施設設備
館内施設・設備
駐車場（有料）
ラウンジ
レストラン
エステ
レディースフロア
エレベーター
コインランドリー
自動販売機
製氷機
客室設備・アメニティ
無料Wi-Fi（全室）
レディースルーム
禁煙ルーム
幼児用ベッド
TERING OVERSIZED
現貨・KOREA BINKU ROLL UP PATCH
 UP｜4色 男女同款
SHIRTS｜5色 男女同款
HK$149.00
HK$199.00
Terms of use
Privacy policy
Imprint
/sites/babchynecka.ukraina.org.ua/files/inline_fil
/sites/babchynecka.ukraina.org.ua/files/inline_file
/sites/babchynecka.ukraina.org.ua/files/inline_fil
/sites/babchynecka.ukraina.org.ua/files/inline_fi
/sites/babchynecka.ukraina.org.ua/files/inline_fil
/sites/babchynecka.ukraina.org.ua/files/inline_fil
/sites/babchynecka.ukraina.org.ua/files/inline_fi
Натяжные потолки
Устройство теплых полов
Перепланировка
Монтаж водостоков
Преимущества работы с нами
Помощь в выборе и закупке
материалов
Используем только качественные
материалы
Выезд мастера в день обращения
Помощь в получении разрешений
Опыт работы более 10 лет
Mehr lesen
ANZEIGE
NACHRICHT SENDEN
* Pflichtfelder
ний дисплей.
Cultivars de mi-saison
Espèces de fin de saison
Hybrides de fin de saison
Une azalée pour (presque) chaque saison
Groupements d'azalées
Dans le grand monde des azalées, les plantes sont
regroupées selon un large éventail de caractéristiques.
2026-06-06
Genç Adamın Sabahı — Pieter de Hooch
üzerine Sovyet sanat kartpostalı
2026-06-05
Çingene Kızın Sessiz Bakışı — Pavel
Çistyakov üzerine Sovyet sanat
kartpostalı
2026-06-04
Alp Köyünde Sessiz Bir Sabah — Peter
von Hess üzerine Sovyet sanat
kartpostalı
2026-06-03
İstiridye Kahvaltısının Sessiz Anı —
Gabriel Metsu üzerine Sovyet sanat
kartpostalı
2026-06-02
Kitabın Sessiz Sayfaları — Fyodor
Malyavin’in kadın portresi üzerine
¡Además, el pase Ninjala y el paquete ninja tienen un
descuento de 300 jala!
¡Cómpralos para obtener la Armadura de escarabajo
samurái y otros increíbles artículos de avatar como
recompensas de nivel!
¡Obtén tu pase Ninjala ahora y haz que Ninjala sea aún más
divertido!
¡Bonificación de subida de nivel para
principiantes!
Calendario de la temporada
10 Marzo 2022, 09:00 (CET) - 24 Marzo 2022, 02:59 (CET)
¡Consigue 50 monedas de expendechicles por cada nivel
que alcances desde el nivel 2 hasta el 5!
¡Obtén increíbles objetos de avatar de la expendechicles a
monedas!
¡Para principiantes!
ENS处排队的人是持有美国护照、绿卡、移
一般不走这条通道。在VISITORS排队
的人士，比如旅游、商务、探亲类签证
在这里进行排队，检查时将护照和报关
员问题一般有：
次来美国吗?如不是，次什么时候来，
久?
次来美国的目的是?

──────

Problem statement>
Rewrite the rows from the first one through the line that contains "Dans le grand", replacing "Mehr lesen" with "Weiterlesen" and leaving everything else unchanged.

Reply to the task>
施設設備
館内施設・設備
駐車場（有料）
ラウンジ
レストラン
エステ
レディースフロア
エレベーター
コインランドリー
自動販売機
製氷機
客室設備・アメニティ
無料Wi-Fi（全室）
レディースルーム
禁煙ルーム
幼児用ベッド
TERING OVERSIZED
現貨・KOREA BINKU ROLL UP PATCH
 UP｜4色 男女同款
SHIRTS｜5色 男女同款
HK$149.00
HK$199.00
Terms of use
Privacy policy
Imprint
/sites/babchynecka.ukraina.org.ua/files/inline_fil
/sites/babchynecka.ukraina.org.ua/files/inline_file
/sites/babchynecka.ukraina.org.ua/files/inline_fil
/sites/babchynecka.ukraina.org.ua/files/inline_fi
/sites/babchynecka.ukraina.org.ua/files/inline_fil
/sites/babchynecka.ukraina.org.ua/files/inline_fil
/sites/babchynecka.ukraina.org.ua/files/inline_fi
Натяжные потолки
Устройство теплых полов
Перепланировка
Монтаж водостоков
Преимущества работы с нами
Помощь в выборе и закупке
материалов
Используем только качественные
материалы
Выезд мастера в день обращения
Помощь в получении разрешений
Опыт работы более 10 лет
Weiterlesen
ANZEIGE
NACHRICHT SENDEN
* Pflichtfelder
ний дисплей.
Cultivars de mi-saison
Espèces de fin de saison
Hybrides de fin de saison
Une azalée pour (presque) chaque saison
Groupements d'azalées
Dans le grand monde des azalées, les plantes sont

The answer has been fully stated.